Being eco and budget conscious I’d wanted to join Meridian for years, but they only recently become available in my area (Kapiti). Their latest round of advertising featuring Jeremy Wells (Newsboy, Eating Media Lunch) prompted me to use their online form to request to join. I had high expectations…

However, two weeks later I haven’t had a call-back from Meridian (if this is a sign of their customer service then I’m having second thoughts).

Contact Energy

While Contact has recently undergone a lot of criticism from various quarters and is one of the most expensive electricity providers, when it comes to customer service they are the unsung heroes.

On the phone you can usually get through to a friendly human within minutes, they listen and are proactive to help resolve any issues.

Perhaps Meridian and Contact should get together – Meridian for a smart website and Contact for a smart customer experience – it’ll be electric!

Powershop

Powershop is a new service which allows customers to buy electricity online from a range of power suppliers. Consumers can buy power in advance and lock in prices, pay as they go or pay in arrears.

But despite weeks of intensive advertising by Powershop the NZ Herald says that “Public response to online energy retailer Powershop since its launch four weeks ago has been slow off the mark, with just over 400 people signing up to their services”.

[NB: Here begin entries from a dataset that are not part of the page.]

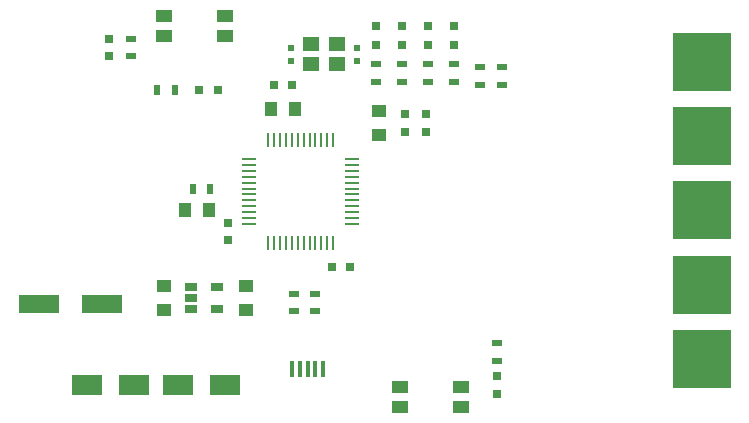
<source format=gtp>
G04 #@! TF.FileFunction,Paste,Top*
%FSLAX46Y46*%
G04 Gerber Fmt 4.6, Leading zero omitted, Abs format (unit mm)*
G04 Created by KiCad (PCBNEW 4.0.6) date Fri Sep  8 15:05:28 2017*
%MOMM*%
%LPD*%
G01*
G04 APERTURE LIST*
%ADD10C,0.100000*%
%ADD11R,1.250000X1.000000*%
%ADD12R,0.750000X0.800000*%
%ADD13R,3.500000X1.600000*%
%ADD14R,1.000000X1.250000*%
%ADD15R,0.500000X0.600000*%
%ADD16R,0.800000X0.750000*%
%ADD17R,2.500000X1.800000*%
%ADD18R,0.800000X0.800000*%
%ADD19R,0.400000X1.350000*%
%ADD20R,5.000000X5.000000*%
%ADD21R,0.900000X0.500000*%
%ADD22R,0.500000X0.900000*%
%ADD23R,1.450000X1.000000*%
%ADD24R,1.060000X0.650000*%
%ADD25R,1.400000X1.200000*%
%ADD26R,0.250000X1.300000*%
%ADD27R,1.300000X0.250000*%
G04 APERTURE END LIST*
D10*
D11*
X215200000Y-125800000D03*
X215200000Y-123800000D03*
X222200000Y-125800000D03*
X222200000Y-123800000D03*
D12*
X243400000Y-132950000D03*
X243400000Y-131450000D03*
X210600000Y-104350000D03*
X210600000Y-102850000D03*
D13*
X210000000Y-125300000D03*
X204600000Y-125300000D03*
D12*
X235600000Y-110750000D03*
X235600000Y-109250000D03*
D14*
X224300000Y-108800000D03*
X226300000Y-108800000D03*
X219000000Y-117400000D03*
X217000000Y-117400000D03*
D15*
X231600000Y-103650000D03*
X231600000Y-104750000D03*
X226000000Y-104750000D03*
X226000000Y-103650000D03*
D11*
X233400000Y-111000000D03*
X233400000Y-109000000D03*
D16*
X224550000Y-106800000D03*
X226050000Y-106800000D03*
X230950000Y-122200000D03*
X229450000Y-122200000D03*
D12*
X237400000Y-109250000D03*
X237400000Y-110750000D03*
X220600000Y-119950000D03*
X220600000Y-118450000D03*
D17*
X216400000Y-132200000D03*
X220400000Y-132200000D03*
X212700000Y-132200000D03*
X208700000Y-132200000D03*
D18*
X233200000Y-101800000D03*
X233200000Y-103400000D03*
X235400000Y-101800000D03*
X235400000Y-103400000D03*
X237600000Y-101800000D03*
X237600000Y-103400000D03*
X239800000Y-101800000D03*
X239800000Y-103400000D03*
X219800000Y-107200000D03*
X218200000Y-107200000D03*
D19*
X226100000Y-130850000D03*
X226750000Y-130850000D03*
X227400000Y-130850000D03*
X228050000Y-130850000D03*
X228700000Y-130850000D03*
D20*
X260800000Y-117400000D03*
X260800000Y-130000000D03*
X260800000Y-123700000D03*
X260800000Y-111100000D03*
X260800000Y-104800000D03*
D21*
X243400000Y-128650000D03*
X243400000Y-130150000D03*
X228000000Y-124450000D03*
X228000000Y-125950000D03*
X226200000Y-124450000D03*
X226200000Y-125950000D03*
X212400000Y-102850000D03*
X212400000Y-104350000D03*
X233200000Y-106550000D03*
X233200000Y-105050000D03*
X235400000Y-106550000D03*
X235400000Y-105050000D03*
X237600000Y-106550000D03*
X237600000Y-105050000D03*
X239800000Y-106550000D03*
X239800000Y-105050000D03*
D22*
X214650000Y-107200000D03*
X216150000Y-107200000D03*
D21*
X242000000Y-106750000D03*
X242000000Y-105250000D03*
X243800000Y-106750000D03*
X243800000Y-105250000D03*
D22*
X219150000Y-115600000D03*
X217650000Y-115600000D03*
D23*
X220375000Y-102650000D03*
X215225000Y-102650000D03*
X215225000Y-100950000D03*
X220375000Y-100950000D03*
X235225000Y-132350000D03*
X240375000Y-132350000D03*
X240375000Y-134050000D03*
X235225000Y-134050000D03*
D24*
X217500000Y-123850000D03*
X217500000Y-124800000D03*
X217500000Y-125750000D03*
X219700000Y-125750000D03*
X219700000Y-123850000D03*
D25*
X229900000Y-103350000D03*
X227700000Y-103350000D03*
X227700000Y-105050000D03*
X229900000Y-105050000D03*
D26*
X229550000Y-111450000D03*
X229050000Y-111450000D03*
X228550000Y-111450000D03*
X228050000Y-111450000D03*
X227550000Y-111450000D03*
X227050000Y-111450000D03*
X226550000Y-111450000D03*
X226050000Y-111450000D03*
X225550000Y-111450000D03*
X225050000Y-111450000D03*
X224550000Y-111450000D03*
X224050000Y-111450000D03*
D27*
X222450000Y-113050000D03*
X222450000Y-113550000D03*
X222450000Y-114050000D03*
X222450000Y-114550000D03*
X222450000Y-115050000D03*
X222450000Y-115550000D03*
X222450000Y-116050000D03*
X222450000Y-116550000D03*
X222450000Y-117050000D03*
X222450000Y-117550000D03*
X222450000Y-118050000D03*
X222450000Y-118550000D03*
D26*
X224050000Y-120150000D03*
X224550000Y-120150000D03*
X225050000Y-120150000D03*
X225550000Y-120150000D03*
X226050000Y-120150000D03*
X226550000Y-120150000D03*
X227050000Y-120150000D03*
X227550000Y-120150000D03*
X228050000Y-120150000D03*
X228550000Y-120150000D03*
X229050000Y-120150000D03*
X229550000Y-120150000D03*
D27*
X231150000Y-118550000D03*
X231150000Y-118050000D03*
X231150000Y-117550000D03*
X231150000Y-117050000D03*
X231150000Y-116550000D03*
X231150000Y-116050000D03*
X231150000Y-115550000D03*
X231150000Y-115050000D03*
X231150000Y-114550000D03*
X231150000Y-114050000D03*
X231150000Y-113550000D03*
X231150000Y-113050000D03*
M02*

</source>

I shudder to think of their ‘cost per aquisition’ and I think they have a problem. They have a good looking and usable website, but as a potential customer their unique offering is unfamiliar and therein lies the problem. Stuff investigates the issues here.

Their original plan was to put electricity onto supermarket shelves – selling tokens and top-up packs in stores – and the website attempts to imitate this model by offering a range of products, with unit prices, packages and special offers.

As a customer I think I’d be confused as to which product to choose. It’s not like the electricty itself comes in different colours, sizes or personalities – just make sure my heater works when I plug it in!

I asked Powershop if their system will give customers the best deal possible at all times. They replied: “You can select ‘buy the cheapest’ for auto-purchase- this will buy the cheapest everyday product, but ‘specials’ are excluded”. So they’re on the right track.

My conclusion is that Powershop is the most innovative thing happening for electricity consumers in New Zealand right now, but they need to rethink HOW they sell their products so customers are stepping into a familiar shopping environment (e.g. for mobile phones everyone understands ‘Pre-Pay’, then you can have add-ons such as ‘TXT a Mate’ for a fixed monthly fee).

Perhaps Powershop will reach it’s potential when smart meters are ubiquitous and they can select the best rate for my household based on my actual usage habits and preferences (e.g. “only sell me electricity from wind power”). I look forward to that time.

DISCLAIMER: The author is currently a Contact Energy customer.
SMART METER IMAGE: Wikimedia Commons.